Real Time By Amit Chaudhuri Picador Price: Rs 395 |
Among other notable achievements, Amit Chaudhuri has also been the editor of The Picador Book of Modern Indian Literature. But after reading Real Time I think he may have a problem if he ever tried to include any of these ‘‘short stories’’ and poetical outpourings in the next volume.
The intriguing question is: are any of the 15 pieces short ‘‘stories’’ at all? Or are they a random assortment of Chaudhuri’s equally random musings?
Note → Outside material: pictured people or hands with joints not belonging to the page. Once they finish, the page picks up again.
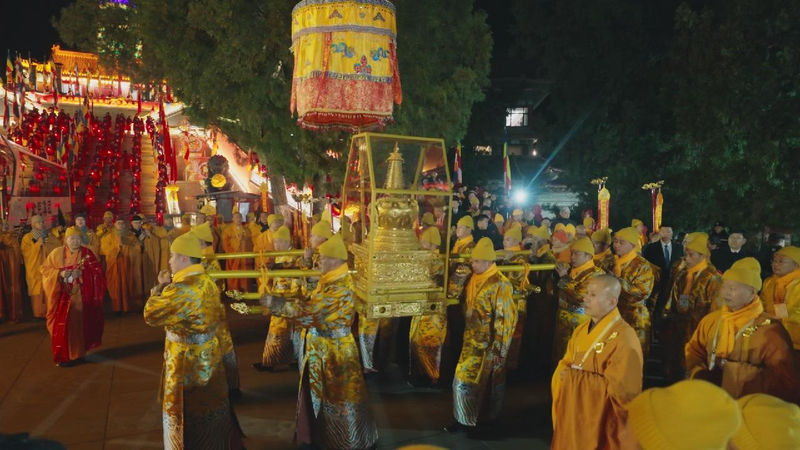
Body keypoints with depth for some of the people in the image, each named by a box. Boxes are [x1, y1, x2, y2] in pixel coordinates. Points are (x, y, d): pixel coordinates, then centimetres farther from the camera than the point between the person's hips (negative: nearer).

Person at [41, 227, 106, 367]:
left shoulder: (87, 253, 2)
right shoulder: (57, 253, 5)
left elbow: (98, 271, -5)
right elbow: (45, 269, 4)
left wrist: (81, 273, -20)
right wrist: (60, 273, -13)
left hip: (81, 296, -1)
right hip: (63, 295, 1)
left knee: (79, 323, 2)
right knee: (63, 325, 0)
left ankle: (77, 353, 14)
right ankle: (64, 355, 11)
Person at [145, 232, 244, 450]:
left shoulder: (182, 289, -26)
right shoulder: (207, 282, 2)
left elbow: (151, 315, -19)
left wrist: (160, 287, -5)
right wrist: (167, 288, 6)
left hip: (188, 363, -8)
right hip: (209, 358, 8)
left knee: (184, 418, 9)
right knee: (210, 407, 22)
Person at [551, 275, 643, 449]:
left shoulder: (624, 338, -20)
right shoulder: (582, 329, 6)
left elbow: (618, 388, -22)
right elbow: (566, 363, 11)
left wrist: (575, 377, -18)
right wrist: (566, 374, -12)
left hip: (601, 422, -7)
For instance, Prelude to an Autobiography may have been meant to be farcical, but reads like an appeal to David Davidar to publish Chaudhuri. An Infatuation is an embarrassingly inept adaptation of Surpnakha’s tale (from the Ramayana) in faux feminist Marvel Comics style. There is yet another ‘‘poem’’ — E-minor — which seems to have been scripted as a 22-page endorsement for Chaudhuri, by Chaudhuri.
Only two pieces rise above the pedestrian, The Great Game in which the action flows back and forth between a cricket match in Dubai, and two cops watching the game on TV in Mumbai, hoping to spot a mafia don. The other story, The Sacrifice, is layered and evocative, as the unidentified narrator-cum-sacrificial victim is prepared for the kill.
But while the book jacket confidently assures us of ‘‘lyrical heat’’ and ‘‘subtleties of modern Indian life’’ these elements are usually invisible in this slim volume. What can be abundantly found is praise from Chaudhuri about himself. For instance, in E-minor, he is unintentionally hilarious, when he describes meeting a friend, Shireen, after many years. ‘‘She’s a solicitor, and looks assured. With brown hair around her freckled face, ‘I read about you in the papers. She’s nicer than I can ever remember’.’’
And then Chaudhuri gallops along unabashed, where humbler (and more talented) writers would fear to tread: ‘‘He says he’s heard of me, invites me to sit down. ‘I saw your poster in Crossroads yesterday. You’re reading day after, aren’t you.’” So now we know that Chaudhuri has been featured in newspapers and has posters plastered across town. But wait, there is more. ‘‘I tell him I must retrieve wife and daughter from Rhythm house, and brave the traffic to Mahim, to take part in a ‘live chat’ on rediff.com. I’ve never done this sort of thing before. He suggests I protest too much. I think Amitabh and Jaya Bachchan were on it the other day.’’
Is Chaudhuri seriously writing this as ‘‘meaningful’’ blank verse? Many of the short stories in this collection have been published before, mostly in worthy and foreign publications (and no doubt won many awards and been drowned in praise). Which makes one wonder if we are experiencing some kind of western publishing house mass hypnosis.
For if we look further, in other short stories such as White Lies, all that Chaudhuri demonstrates is an accountant’s talent for accumulating irrelevant details, the meticulous listing of artifacts the average Bengali householder has on an average Bengali shelf or the mundane routine in a housewife’s life. While it is clear that the author is making a brave attempt — he can’t seem to emerge out of the fog of words and ideas.
Therefore, if you pass this book in a shop and if Chaudhuri isn’t anywhere in the vicinity, just tiptoe past it, and run like hell for cover.